Super-hot gases are far too agitated to clump together and collapse to form such new heavenly bodies. As a result, the wickedly hot galactic atmosphere of M86 leaves it bereft of baby stars and dominated by older stars that formed before something — probably galactic gas collisions — turned up the heat.

"This has been an ongoing mystery for years," said Kenney of the absence of young stars in elliptical galaxies, which also happen to be the largest galaxies in the universe.

The faint streamers of hydrogen gas between the two galaxies were previously detected at the edges of images of both galaxies M86 and NGC4438, but it wasn't until new technologies enabled a wider, deeper view of the space between them that the connection was discovered, said astronomer Bill Keel of the University of Alabama.

"These galaxies have a history," concludes Keel.
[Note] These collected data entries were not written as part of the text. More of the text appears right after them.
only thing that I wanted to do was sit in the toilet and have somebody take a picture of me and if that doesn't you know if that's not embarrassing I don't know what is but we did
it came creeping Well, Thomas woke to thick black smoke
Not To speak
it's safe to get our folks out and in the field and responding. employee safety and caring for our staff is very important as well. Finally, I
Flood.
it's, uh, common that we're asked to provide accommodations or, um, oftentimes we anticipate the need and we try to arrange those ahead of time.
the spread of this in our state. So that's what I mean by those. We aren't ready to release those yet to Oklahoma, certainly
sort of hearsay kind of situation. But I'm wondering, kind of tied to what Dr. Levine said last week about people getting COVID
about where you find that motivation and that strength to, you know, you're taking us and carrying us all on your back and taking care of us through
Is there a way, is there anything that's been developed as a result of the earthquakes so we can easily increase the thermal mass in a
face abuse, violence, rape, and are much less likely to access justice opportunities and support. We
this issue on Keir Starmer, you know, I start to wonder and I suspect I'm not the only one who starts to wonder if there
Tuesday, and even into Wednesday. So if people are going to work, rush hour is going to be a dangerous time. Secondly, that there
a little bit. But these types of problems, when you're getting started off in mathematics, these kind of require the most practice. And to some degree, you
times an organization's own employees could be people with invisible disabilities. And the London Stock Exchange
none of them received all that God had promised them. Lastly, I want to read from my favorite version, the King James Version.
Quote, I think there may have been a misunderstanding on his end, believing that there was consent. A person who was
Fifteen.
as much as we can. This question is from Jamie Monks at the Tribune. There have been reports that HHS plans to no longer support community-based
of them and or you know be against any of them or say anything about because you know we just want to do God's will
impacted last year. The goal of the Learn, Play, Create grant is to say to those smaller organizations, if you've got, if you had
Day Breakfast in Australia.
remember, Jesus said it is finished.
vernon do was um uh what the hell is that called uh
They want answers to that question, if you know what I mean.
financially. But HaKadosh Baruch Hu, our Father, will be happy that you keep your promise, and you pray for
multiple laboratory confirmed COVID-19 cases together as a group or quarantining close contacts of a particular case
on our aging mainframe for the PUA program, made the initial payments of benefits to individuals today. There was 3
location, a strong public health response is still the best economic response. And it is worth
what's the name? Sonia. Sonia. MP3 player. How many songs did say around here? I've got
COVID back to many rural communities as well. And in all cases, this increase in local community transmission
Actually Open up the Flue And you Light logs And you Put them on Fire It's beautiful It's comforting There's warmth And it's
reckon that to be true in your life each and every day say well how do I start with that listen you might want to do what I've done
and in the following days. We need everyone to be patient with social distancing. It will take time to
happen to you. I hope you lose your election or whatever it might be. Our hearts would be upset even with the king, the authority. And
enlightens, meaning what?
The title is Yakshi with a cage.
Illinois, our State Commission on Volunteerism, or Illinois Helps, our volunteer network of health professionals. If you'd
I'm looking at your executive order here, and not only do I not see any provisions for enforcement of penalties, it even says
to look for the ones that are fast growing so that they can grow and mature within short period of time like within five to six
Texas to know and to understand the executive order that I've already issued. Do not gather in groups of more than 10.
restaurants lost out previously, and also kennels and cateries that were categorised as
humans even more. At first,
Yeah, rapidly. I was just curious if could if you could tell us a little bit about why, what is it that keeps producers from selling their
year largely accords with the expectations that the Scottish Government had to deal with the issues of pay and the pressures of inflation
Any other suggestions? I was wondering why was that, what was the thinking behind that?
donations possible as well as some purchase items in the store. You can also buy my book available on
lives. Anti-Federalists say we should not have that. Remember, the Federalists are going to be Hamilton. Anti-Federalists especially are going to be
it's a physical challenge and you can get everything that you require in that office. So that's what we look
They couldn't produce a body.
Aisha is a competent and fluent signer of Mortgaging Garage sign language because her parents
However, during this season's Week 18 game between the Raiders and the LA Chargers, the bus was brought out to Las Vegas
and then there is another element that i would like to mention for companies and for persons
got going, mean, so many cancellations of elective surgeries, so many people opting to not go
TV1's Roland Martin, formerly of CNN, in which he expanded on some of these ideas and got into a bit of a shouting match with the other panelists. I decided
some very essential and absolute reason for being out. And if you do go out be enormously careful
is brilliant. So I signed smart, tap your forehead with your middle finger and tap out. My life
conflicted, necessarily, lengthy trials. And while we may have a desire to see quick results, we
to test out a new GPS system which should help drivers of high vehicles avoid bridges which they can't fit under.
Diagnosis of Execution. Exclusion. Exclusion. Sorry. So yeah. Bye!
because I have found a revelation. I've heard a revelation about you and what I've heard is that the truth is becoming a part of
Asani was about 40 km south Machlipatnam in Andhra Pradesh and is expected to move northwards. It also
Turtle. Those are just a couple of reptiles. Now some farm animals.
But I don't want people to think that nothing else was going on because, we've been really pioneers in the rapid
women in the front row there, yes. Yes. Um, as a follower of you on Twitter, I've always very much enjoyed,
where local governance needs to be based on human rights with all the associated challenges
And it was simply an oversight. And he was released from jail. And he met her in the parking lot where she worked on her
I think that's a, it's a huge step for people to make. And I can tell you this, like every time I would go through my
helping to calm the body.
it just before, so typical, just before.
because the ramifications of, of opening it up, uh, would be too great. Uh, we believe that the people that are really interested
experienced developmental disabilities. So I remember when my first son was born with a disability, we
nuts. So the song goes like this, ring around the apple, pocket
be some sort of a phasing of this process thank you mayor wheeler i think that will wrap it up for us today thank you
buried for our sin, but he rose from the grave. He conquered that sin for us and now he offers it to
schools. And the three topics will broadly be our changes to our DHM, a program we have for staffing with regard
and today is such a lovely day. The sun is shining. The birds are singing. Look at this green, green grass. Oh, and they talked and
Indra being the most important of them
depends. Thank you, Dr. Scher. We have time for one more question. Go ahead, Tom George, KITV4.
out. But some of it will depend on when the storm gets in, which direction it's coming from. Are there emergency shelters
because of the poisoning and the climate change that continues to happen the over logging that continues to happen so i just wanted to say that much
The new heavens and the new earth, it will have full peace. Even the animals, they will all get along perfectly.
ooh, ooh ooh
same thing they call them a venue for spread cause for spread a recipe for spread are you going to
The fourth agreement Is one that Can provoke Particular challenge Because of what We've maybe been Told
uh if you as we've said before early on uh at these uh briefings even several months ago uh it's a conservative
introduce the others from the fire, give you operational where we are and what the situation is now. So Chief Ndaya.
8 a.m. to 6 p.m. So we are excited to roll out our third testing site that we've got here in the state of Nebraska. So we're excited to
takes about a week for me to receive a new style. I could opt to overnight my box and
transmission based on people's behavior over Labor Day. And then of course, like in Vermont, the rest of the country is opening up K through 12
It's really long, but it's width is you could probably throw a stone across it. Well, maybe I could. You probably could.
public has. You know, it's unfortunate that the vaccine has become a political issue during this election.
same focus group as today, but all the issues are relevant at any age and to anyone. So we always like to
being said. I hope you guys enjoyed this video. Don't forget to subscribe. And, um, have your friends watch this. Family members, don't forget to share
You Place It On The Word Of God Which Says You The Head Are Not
The discovery underscores the growing realization that no galaxy is an island, he said. "It's no longer an isolated, stable system." It's part of a larger process of collisions, mergers and near misses.

Keel said he is hoping Kenney and his colleagues will search for more telltale gas filaments between other galaxies in the Virgo cluster, where both M86 and NGC 4438 reside. M86 is the brightest galaxy in the Virgo cluster, a neighbor galaxy cluster about 50 million light-years away from our own Local Group cluster.